[Document]
---

Article 6 of the Rome I Regulation, entitled ‘Consumer contracts’, lays down the following:

‘1.   Without prejudice to Articles 5 and 7, a contract concluded by a natural person for a purpose which can be regarded as being outside his trade or profession (the consumer) with another person acting in the exercise of his trade or profession (the professional) shall be governed by the law of the country where the consumer has his habitual residence, provided that the professional:

(a)

pursues his commercial or professional activities in the country where the consumer has his habitual residence, or

(b)

by any means, directs such activities to that country or to several countries including that country,

and the contract falls within the scope of such activities.

2.   Notwithstanding paragraph 1, the parties may choose the law applicable to a contract which fulfils the requirements of paragraph 1, in accordance with Article 3. Such a choice may not, however, have the result of depriving the consumer of the protection afforded to him by provisions that cannot be derogated from by agreement by virtue of the law which, in the absence of choice, would have been applicable on the basis of paragraph 1.

3.   If the requirements in points (a) or (b) of paragraph 1 are not fulfilled, the law applicable to a contract between a consumer and a professional shall be determined pursuant to Articles 3 and 4.

4.   Paragraphs 1 and 2 shall not apply to:

(a)

a contract for the supply of services where the services are to be supplied to the consumer exclusively in a country other than that in which he has his habitual residence;

(c)

---

[Exercise instructions] Can you reproduce, word for word, the part of the consumer contracts article from "by any means, directs" to "to Articles 3 and 4."?

[Extracted records]

---

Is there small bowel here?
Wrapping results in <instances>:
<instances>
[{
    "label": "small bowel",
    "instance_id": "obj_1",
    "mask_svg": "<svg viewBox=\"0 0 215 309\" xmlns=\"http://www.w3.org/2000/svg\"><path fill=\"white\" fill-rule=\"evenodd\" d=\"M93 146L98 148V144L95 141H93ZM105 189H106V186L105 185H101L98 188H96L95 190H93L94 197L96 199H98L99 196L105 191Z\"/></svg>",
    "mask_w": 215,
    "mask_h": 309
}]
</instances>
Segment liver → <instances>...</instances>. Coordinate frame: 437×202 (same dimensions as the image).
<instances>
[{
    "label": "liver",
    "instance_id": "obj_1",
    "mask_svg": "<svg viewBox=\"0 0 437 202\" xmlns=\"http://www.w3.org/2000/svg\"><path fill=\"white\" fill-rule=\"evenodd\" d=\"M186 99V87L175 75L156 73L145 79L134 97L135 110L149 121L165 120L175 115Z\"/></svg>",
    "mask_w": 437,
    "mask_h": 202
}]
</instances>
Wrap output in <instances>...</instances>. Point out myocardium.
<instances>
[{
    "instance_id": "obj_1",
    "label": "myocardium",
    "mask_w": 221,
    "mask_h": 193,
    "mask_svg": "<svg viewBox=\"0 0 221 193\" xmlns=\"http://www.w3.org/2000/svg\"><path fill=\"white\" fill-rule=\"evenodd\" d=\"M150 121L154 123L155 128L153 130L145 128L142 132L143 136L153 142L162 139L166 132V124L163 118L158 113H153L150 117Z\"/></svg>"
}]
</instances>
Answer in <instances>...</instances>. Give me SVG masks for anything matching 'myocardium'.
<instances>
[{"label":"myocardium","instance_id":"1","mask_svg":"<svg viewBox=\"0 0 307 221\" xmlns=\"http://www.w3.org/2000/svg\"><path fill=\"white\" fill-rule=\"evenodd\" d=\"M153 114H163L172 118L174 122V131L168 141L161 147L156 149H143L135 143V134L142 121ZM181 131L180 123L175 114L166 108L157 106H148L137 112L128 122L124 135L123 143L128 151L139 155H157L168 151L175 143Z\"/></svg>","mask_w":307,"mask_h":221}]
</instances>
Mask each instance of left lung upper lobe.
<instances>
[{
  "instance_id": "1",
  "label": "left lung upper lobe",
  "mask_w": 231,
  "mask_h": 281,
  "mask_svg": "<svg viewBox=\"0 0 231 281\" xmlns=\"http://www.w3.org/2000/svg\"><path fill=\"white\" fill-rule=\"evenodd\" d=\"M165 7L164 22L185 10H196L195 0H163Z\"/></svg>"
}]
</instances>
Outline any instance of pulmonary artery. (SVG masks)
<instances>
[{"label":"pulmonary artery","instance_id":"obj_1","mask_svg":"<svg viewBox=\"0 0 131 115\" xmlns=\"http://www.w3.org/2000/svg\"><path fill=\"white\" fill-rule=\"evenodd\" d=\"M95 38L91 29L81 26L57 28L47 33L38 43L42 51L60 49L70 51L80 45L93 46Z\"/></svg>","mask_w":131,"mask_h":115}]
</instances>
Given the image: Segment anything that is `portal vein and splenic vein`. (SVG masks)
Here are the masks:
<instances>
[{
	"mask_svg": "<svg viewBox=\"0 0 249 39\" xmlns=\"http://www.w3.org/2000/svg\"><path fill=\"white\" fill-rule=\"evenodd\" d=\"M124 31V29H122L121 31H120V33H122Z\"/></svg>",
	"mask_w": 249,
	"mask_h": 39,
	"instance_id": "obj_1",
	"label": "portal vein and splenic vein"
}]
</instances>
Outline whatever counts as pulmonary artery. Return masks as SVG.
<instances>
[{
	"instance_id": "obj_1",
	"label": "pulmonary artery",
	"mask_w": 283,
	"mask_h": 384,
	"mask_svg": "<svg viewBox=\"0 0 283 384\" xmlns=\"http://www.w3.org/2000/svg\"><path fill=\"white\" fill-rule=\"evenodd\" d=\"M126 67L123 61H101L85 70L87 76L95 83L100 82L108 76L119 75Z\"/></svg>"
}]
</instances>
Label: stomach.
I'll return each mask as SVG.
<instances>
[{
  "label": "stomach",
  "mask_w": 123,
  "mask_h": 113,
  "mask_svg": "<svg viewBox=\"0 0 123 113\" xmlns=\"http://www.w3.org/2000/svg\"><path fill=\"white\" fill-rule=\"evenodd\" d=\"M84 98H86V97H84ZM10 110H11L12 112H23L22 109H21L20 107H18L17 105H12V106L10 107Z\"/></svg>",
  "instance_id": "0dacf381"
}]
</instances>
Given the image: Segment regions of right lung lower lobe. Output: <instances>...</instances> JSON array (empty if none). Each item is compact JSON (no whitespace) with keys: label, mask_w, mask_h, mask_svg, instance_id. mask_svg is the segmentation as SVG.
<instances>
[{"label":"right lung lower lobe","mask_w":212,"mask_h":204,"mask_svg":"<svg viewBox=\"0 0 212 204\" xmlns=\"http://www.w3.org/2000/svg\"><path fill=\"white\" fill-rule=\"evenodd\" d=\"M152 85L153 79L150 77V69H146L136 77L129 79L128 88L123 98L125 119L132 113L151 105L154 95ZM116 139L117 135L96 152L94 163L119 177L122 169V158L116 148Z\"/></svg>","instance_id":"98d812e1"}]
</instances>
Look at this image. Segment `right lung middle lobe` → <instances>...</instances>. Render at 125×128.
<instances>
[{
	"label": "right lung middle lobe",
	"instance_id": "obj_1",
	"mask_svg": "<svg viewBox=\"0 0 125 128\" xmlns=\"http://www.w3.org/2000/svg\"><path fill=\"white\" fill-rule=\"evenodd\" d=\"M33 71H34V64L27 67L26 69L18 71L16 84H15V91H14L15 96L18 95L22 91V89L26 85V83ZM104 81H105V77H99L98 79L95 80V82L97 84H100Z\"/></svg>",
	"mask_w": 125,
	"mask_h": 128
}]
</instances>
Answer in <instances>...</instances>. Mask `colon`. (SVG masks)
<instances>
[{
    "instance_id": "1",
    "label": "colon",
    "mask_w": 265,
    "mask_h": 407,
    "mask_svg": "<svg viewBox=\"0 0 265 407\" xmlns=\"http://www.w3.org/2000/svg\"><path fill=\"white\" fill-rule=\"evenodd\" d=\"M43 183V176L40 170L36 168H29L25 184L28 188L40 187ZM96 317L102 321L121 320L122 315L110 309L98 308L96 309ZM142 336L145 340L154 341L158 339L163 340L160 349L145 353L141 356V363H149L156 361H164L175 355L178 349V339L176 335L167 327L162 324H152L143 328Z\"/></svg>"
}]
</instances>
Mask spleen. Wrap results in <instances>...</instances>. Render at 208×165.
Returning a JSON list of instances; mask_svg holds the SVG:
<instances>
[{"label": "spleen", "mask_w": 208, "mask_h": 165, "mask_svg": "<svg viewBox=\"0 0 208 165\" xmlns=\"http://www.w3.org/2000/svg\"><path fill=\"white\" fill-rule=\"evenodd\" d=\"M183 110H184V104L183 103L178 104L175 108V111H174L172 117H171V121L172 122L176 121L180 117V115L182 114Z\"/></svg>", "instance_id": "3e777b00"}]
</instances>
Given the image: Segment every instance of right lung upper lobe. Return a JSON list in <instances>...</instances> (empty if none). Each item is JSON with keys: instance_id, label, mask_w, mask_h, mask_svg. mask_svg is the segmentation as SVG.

---

[Response]
by any means, directs such activities to that country or to several countries including that country,

and the contract falls within the scope of such activities.

2.   Notwithstanding paragraph 1, the parties may choose the law applicable to a contract which fulfils the requirements of paragraph 1, in accordance with Article 3. Such a choice may not, however, have the result of depriving the consumer of the protection afforded to him by provisions that cannot be derogated from by agreement by virtue of the law which, in the absence of choice, would have been applicable on the basis of paragraph 1.

3.   If the requirements in points (a) or (b) of paragraph 1 are not fulfilled, the law applicable to a contract between a consumer and a professional shall be determined pursuant to Articles 3 and 4.